Nous sommes faits comme des rats. Il n'y a plus aucune échappatoire. La fatigue, la faim, le froid auront bientôt raison de nos carcasses déjà bien abîmées par les tortures.
Tout ça à cause d'un fumier de binoclard.
Bernard-Henri Lafine, nouvellement baptisé la fouine par nos soins, était une sorte de taupe. Ce salopard nous servait de guide dans le contrat que nous devions, moi et mes deux associés, remplir pour le compte d'Arturus Guemp, un riche propriétaire de chaîne d'hôtellerie...
Un concurrent indélicat, Conrad Herbert, avait acquis tout un ensemble de pavillons de haut standing, ainsi que plusieurs centaines d'hectares d'un terrain que convoitait Guemp. Il avait senti le potentiel commercial d'un tel lotissement de baraques friquées, situé sur une parcelle de terre presque vierge d'infrastructures et – chose importante, négligée par les écologistes... Il avait donc agrémenté ses achats d'un projet de construction hautement lucratif, fait de grandes surfaces, de restaurants, de boutiques... et refusait naturellement de vendre cette mine d'or à Guemp, provoquant chez ce dernier des accès incontrôlables de rage.

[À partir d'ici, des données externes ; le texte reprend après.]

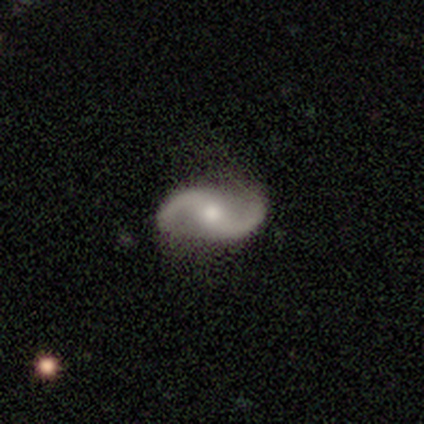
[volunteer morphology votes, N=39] A featured or disk galaxy (95%) with no bar (53%), 2 (97%) loose (61%) spiral arms (100%) and a moderate central bulge (75%).

Vote fractions:
- Smooth or featured? featured or disk: 95% / smooth: 5% / star or artifact: 0%
- Edge-on disk? no: 97% / yes: 3%
- Bar? no: 53% / weak: 31% / strong: 17%
- Spiral arms? yes: 100% / no: 0%
- Spiral winding? loose: 61% / medium: 39% / tight: 0%
- Spiral arm count? 2: 97% / 3: 3% / 1: 0% / 4: 0% / more than 4: 0% / can't tell: 0%
- Bulge size? moderate: 75% / small: 17% / large: 6% / none: 3% / dominant: 0%
- Merging? none: 59% / minor disturbance: 10% / major disturbance: 5% / merger: 3%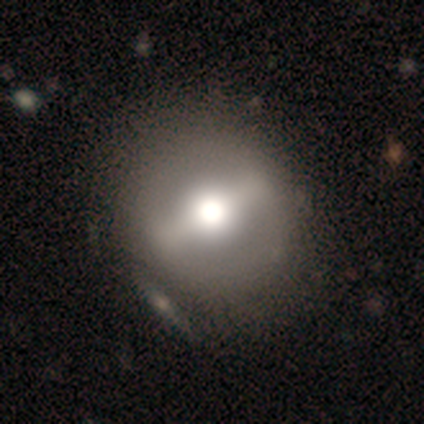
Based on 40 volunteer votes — Q: Smooth or featured?
A: featured or disk (65%); runner-up: smooth (28%)
Q: Edge-on disk?
A: no (92%); runner-up: yes (8%)
Q: Bar?
A: strong (88%); runner-up: weak (12%)
Q: Spiral arms?
A: no (88%); runner-up: yes (12%)
Q: Bulge size?
A: moderate (54%); runner-up: large (25%)
Q: Merging?
A: none (57%); runner-up: minor disturbance (14%)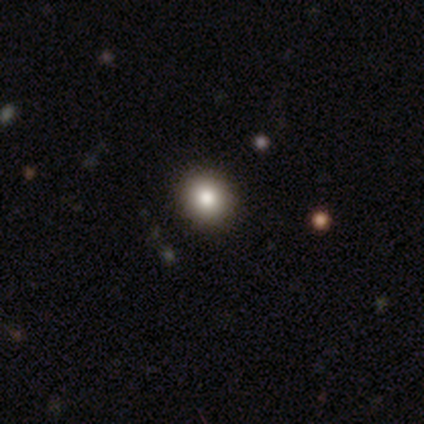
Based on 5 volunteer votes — Overall: smooth (100%). How rounded: round (100%). Merging: none (100%).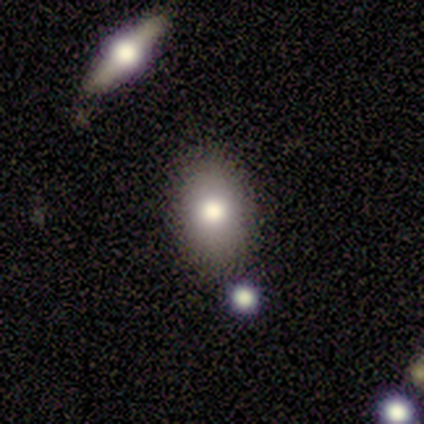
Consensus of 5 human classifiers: Smooth or featured? smooth (60%)
How rounded? in between (100%)
Merging? none (50%, tied with minor disturbance)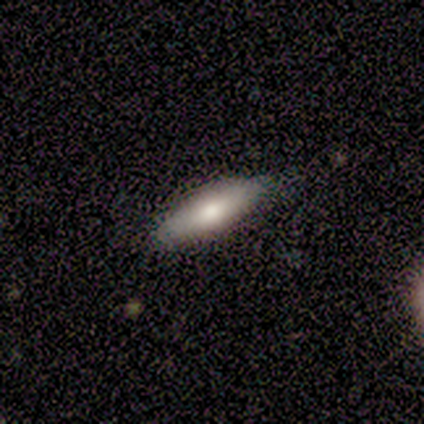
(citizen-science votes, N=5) A smooth galaxy with no disk features (80%) that is cigar-shaped (75%).

Vote fractions:
- Smooth or featured? smooth: 80% / featured or disk: 20% / star or artifact: 0%
- How rounded? cigar-shaped: 75% / in between: 25% / round: 0%
- Merging? none: 100% / minor disturbance: 0% / major disturbance: 0% / merger: 0%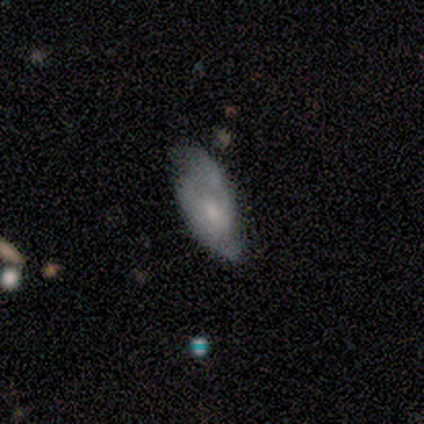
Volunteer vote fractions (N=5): featured or disk 60%, smooth 40%, star or artifact 0%. Down the decision tree: edge-on disk — no (100%); bar — no (67%); spiral arms — yes (100%); spiral arm count — 2 (100%); spiral winding — tight (67%); bulge size — moderate (100%); merging — minor disturbance (80%).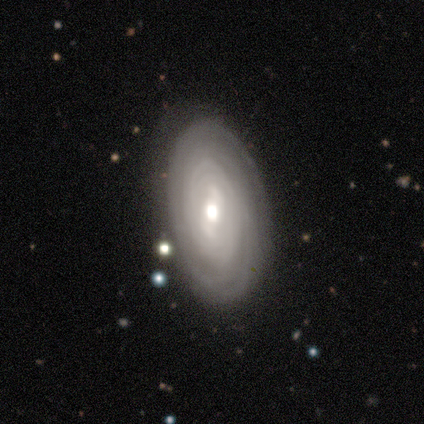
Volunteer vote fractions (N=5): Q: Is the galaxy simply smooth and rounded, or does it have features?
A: featured or disk — 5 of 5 (100%).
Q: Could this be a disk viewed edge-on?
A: no — 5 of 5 (100%).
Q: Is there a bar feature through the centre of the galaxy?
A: weak — 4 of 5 (80%).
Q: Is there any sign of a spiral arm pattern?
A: yes — 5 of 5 (100%).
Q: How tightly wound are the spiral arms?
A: tight — 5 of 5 (100%).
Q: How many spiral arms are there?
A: can't tell — 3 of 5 (60%).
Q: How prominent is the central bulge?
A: moderate — 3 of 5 (60%).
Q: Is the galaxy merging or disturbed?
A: none — 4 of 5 (80%).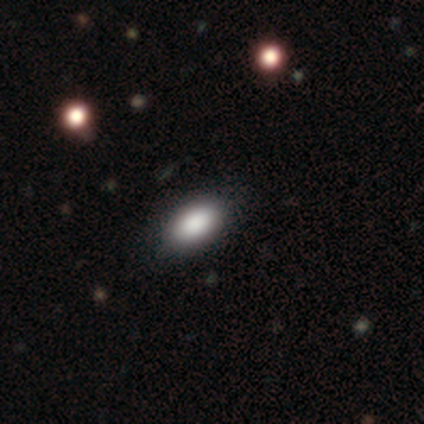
smooth_or_featured: smooth (p=1.00)
how_rounded: in between (p=1.00)
merging: none (p=0.80) [alt: major disturbance p=0.20]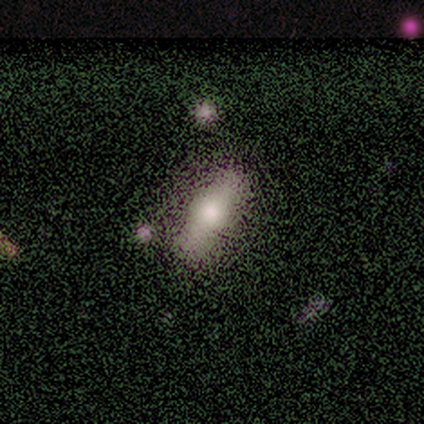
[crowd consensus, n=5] A smooth galaxy with no disk features (80%) that is in between round and cigar-shaped (100%).

Vote fractions:
- Smooth or featured? smooth: 80% / featured or disk: 20% / star or artifact: 0%
- How rounded? in between: 100% / round: 0% / cigar-shaped: 0%
- Merging? none: 60% / minor disturbance: 20% / major disturbance: 20% / merger: 0%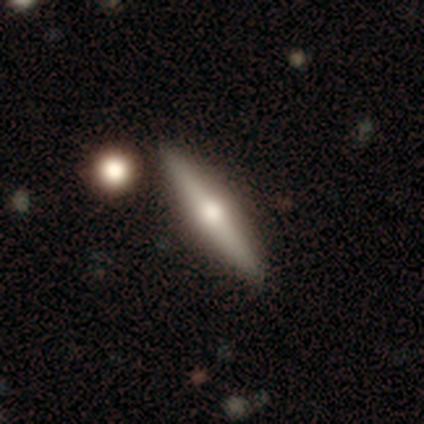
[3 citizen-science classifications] Smooth or featured? 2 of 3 (67%) said featured or disk. Edge-on disk? 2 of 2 (100%) said yes. Edge-on bulge? 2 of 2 (100%) said rounded. Merging? 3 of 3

Ce brave monsieur Herbert chiait donc sur les pompes de monsieur Guemp, et monsieur Guemp préférait conserver des chaussures propres. Il m'avait donc proposé de faire le nettoyage...
Ce Lafine travaillait comme secrétaire chez Herbert. Il m'avait présenté comme un client potentiel pour l'ensemble du réseau de pavillons – ce qui m'avait permis d'obtenir un entretien avec le patron en personne.
Sauf que ce Lafine jouait double jeu. Une petite trahison plus tard, mes deux potes et moi avons été mis hors d'état de nuire, et jetés dans les caves de la riche propriété de monsieur Herbert, un lieu de douleur et d'oubli, solidement verrouillé par une porte blindée.
À l'aide d'un équipement plus ou moins sophistiqué, les cerbères de monsieur Herbert nous ont interrogés. Nous avons résisté pour le principe, mais après quelques séances d'électrochocs, de brûlure au chalumeau et de mutilations au scalpel, nous sommes tous les trois passés à table.
Frank, le plus orgueilleux, a fait buvard. Son attitude insoumise et ordurière nous a permis à Jacquot et moi d'éviter les plus grandes souffrances. Lui, par contre, il a pris cher.
J'avais compris que Lafine était une petite fiotte, qui avait empoché l'argent de Guemp en toute déloyauté. J'ai donc profité des séances de questionnement pour le compromettre et inventer une histoire plausible d'enveloppe secrète, pour le faire tomber comme agent double.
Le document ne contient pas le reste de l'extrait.